Last year, he took the reins as PBR’s chief executive officer, stepping into the really big footprint of Randy Bernard.
“When Randy landed with RFD-TV and established The American, it was a natural fit and exciting for the PBR team to help bring it to life. It felt really good to bring rodeo into and around the PBR,” Gleason said.“There’s been a critical demise among some of our most iconic, American events. The PBR has been the tip of the spear that brought Western sports back to urban America. We feel strongly that we have a responsibility as well as an opportunity to revitalize the events that represent our values and heritage as a nation,” said Gleason.Their first project in this new venture will be Helldorado Days.
“We’re bringing many contemporary elements to the table,” Gleason said. “We see each production as a unique event, deserving of its own specific attention and detail. Helldorado has historic facets like the beard-growing contest known as Whiskerino that have been in place since the ‘30s. We’ve expanded on the theme as well as used the Las Vegas backdrop city wide to add more events and locations from the downtown parade and golf tournament to the outdoor rodeo venue just across from the Luxor on The Strip.”
Last Cowboy Standing is the third PBR Major event and has been at home in Las Vegas in May since its inception. It’s now linked with the PRCA Helldorado Rodeo which kicks off on Friday night, May 13th with the performance on Friday, Saturday and Sunday. There’s a mutton bustin’ for local kids, trick roping exhibitions, after parties and music.

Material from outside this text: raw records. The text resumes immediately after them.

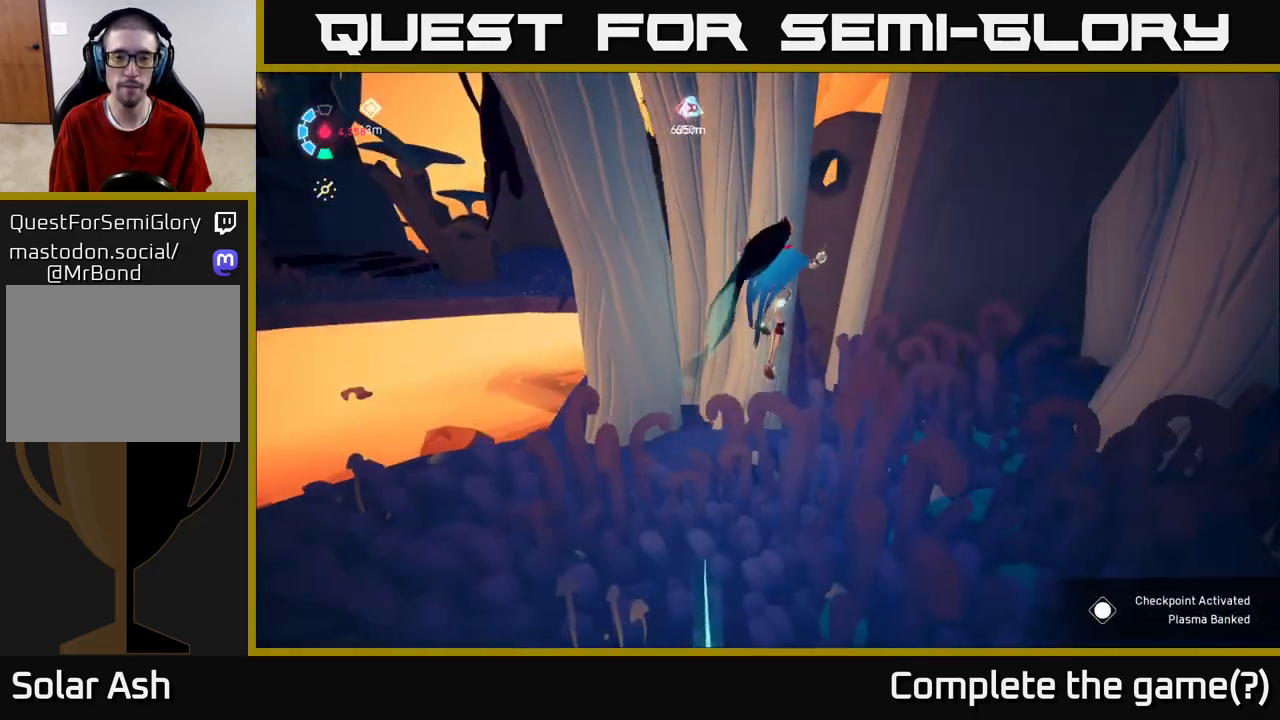
{"buttons": [], "left_stick": "down-right", "right_stick": "right", "events": [[67, "L2", "up"], [133, "R2", "up"], [133, "left_stick", "right"], [317, "left_stick", "down-right"], [367, "right_stick", "right"]]}
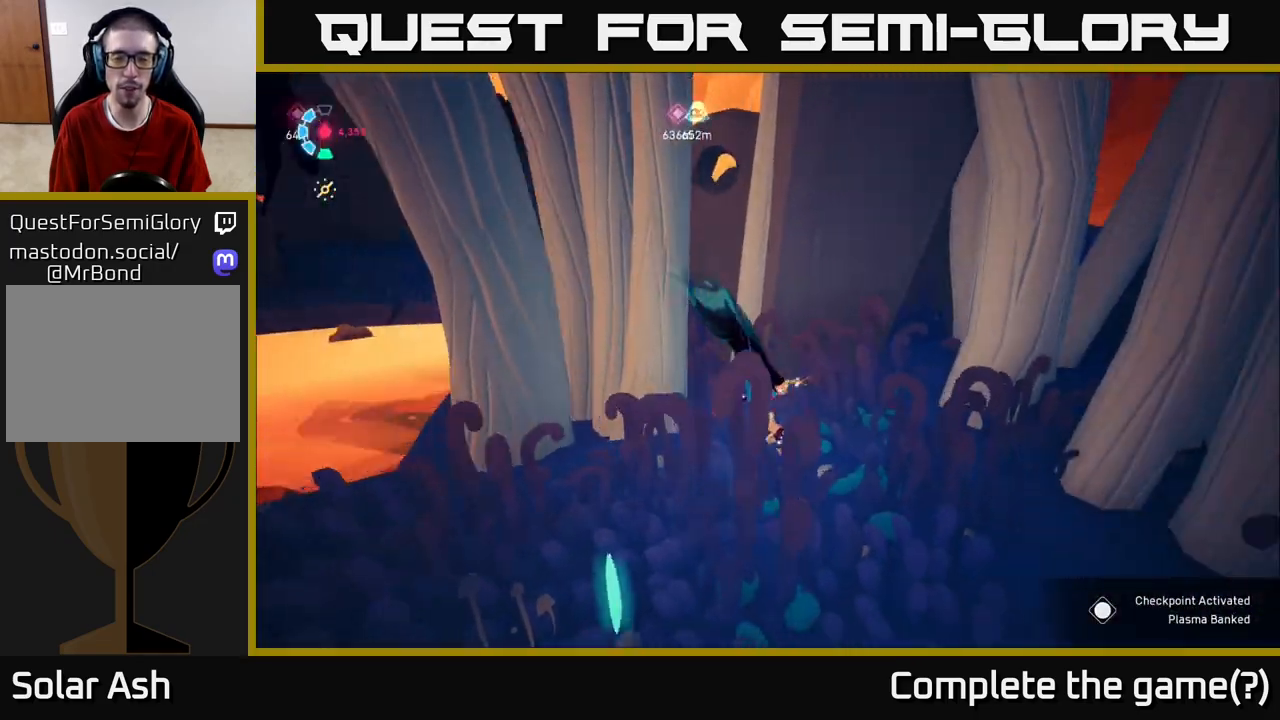
{"buttons": ["L2", "R2"], "left_stick": "up-right", "right_stick": "center", "events": [[200, "left_stick", "right"], [333, "L2", "down"], [383, "R2", "down"], [417, "right_stick", "center"], [500, "left_stick", "up-right"]]}
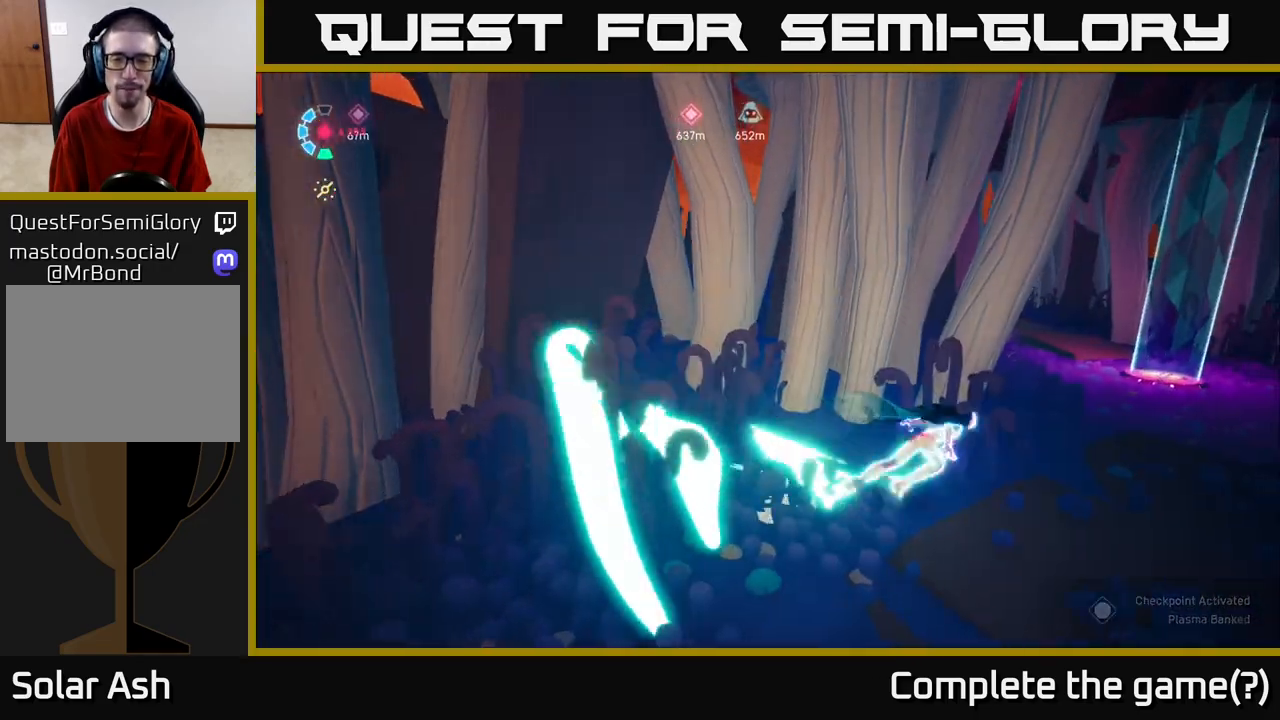
{"buttons": ["L2", "R2"], "left_stick": "up", "right_stick": "left", "events": [[250, "right_stick", "left"], [300, "left_stick", "up"]]}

Giving Las Vegas children of all ages a chance to interact with animals city kids don’t often get to play with is one of the new innovations PBR is bringing to town with Barnyard in the Boneyard. Farm critters and families in a petting zoo environment created within the famous Neon Museum will benefit Las Vegas based Horses4Heroes, the therapeutic program that uses retired and donated horses for military families to realize their equestrian dreams.
“We’re obviously committed to Helldorado Days,” said Jim Buell of the Elks. “However, as a civic organization, our focus is to make money to support the local charities we serve. The Elks and Helldorado Days committee is very pleased with our new relationship with PBR and the exciting opportunities it creates. We hope the marriage works well.”
As for Gleason and his team? “There’s a thrill involved with launching a new venture with an event that’s deeply infused with the history of this exciting town,” Gleason said. “Beyond that? This is just PBR doing what we do week in and week out.”